Gale Monson pursued his many and broad interests in nature in several regions of North America, including by gathering field data on wild plants, animals, and their habitats across a broad swath of the continent extending from North Dakota southward to Sonora and Chihuahua, and from California east to Maine and Virginia. However, his main biological focus had obviously long been on the biota (and especially the birdlife) of Arizona, the adjacent states of the Southwest, and northwestern Mexico. Gale's varied ornithological pursuits ranged from recreational birding and educational bird walks to censusing (e.g., he conducted 32 Christmas Bird Counts in Arizona over the years), banding operations, the judicious collecting and preparation of specimens as noted above, and studying the life history, ecology, and status of avian taxa, populations, and faunas.
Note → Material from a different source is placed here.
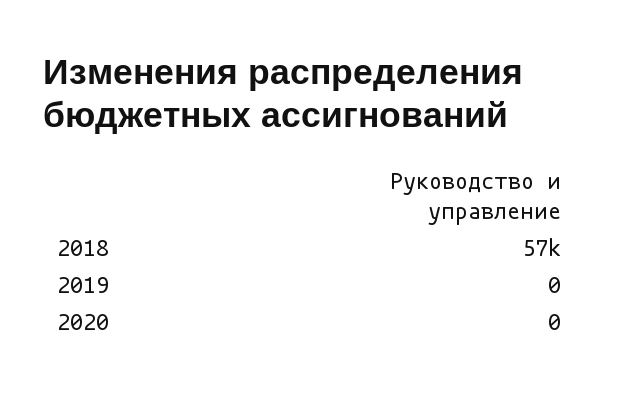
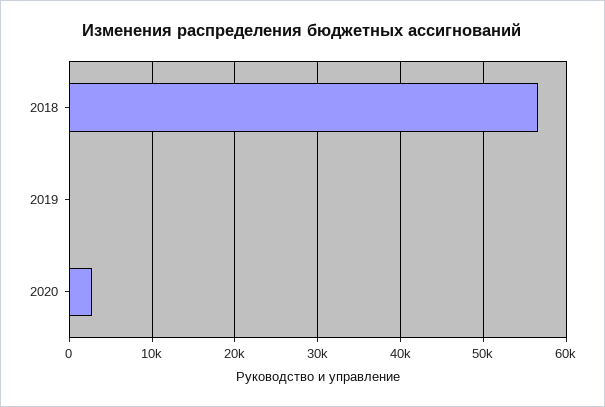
2020: 0 -> 3000

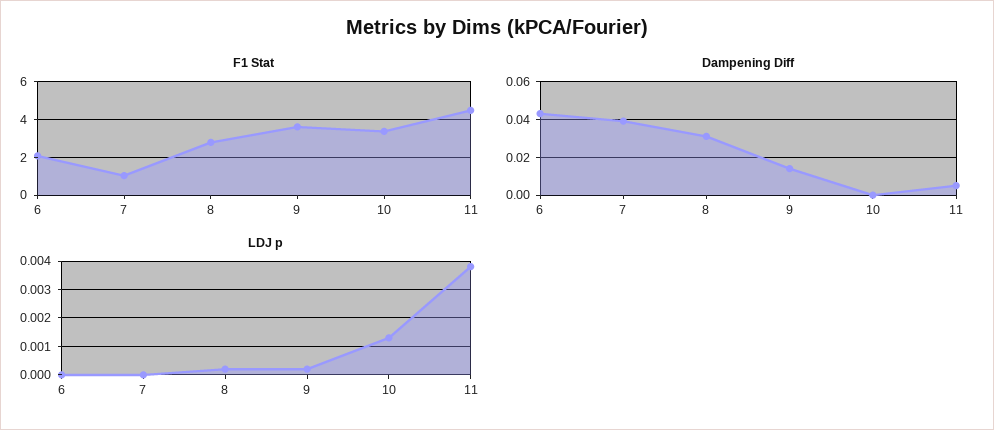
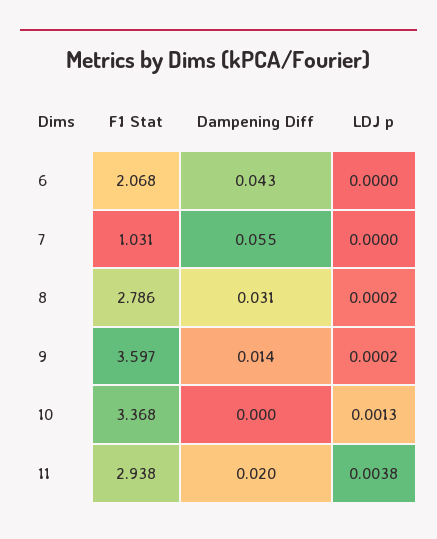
F1 Stat, 11: 4.5 -> 2.938
Dampening Diff, 7: 0.04 -> 0.055
Dampening Diff, 11: 0.005 -> 0.02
According to our compilation of Gale's biological and related bibliography, he amassed 67 such contributions—which range from a series of shorter notes in various scientific and semi-popular outlets to his co-authorship of two books on the birds of Arizona, another on the avifauna of Sonora, and one on the desert bighorn. While 59 of these publications dealt primarily with ornithology, among the others Gale also co-authored the latter work on mammals along with two papers on southwestern rodents. In addition, he authored one on the annual phenology of the flora and fauna around Springfield, Virginia, plus a memoriam for his first bíological mentor, Professor Stevens in North Dakota. Gale also wrote a weekly column entitled “Sun Country Outdoors” for the Yuma (Arizona) Daily Sun from October 1958 to June 1962; compiled and composed numerous seasonal bird accounts as editor for the Southwest Region of Audubon Field Notes (1948–1961, 1963–1964) and American Birds (1972–1973); and served as editor of the Atlantic Naturalist in 1969.
We thank Anne Monson, Ruth Monson Bear, and the many friends who knew and cared so deeply about this remarkable man for providing much of the information in this memorial.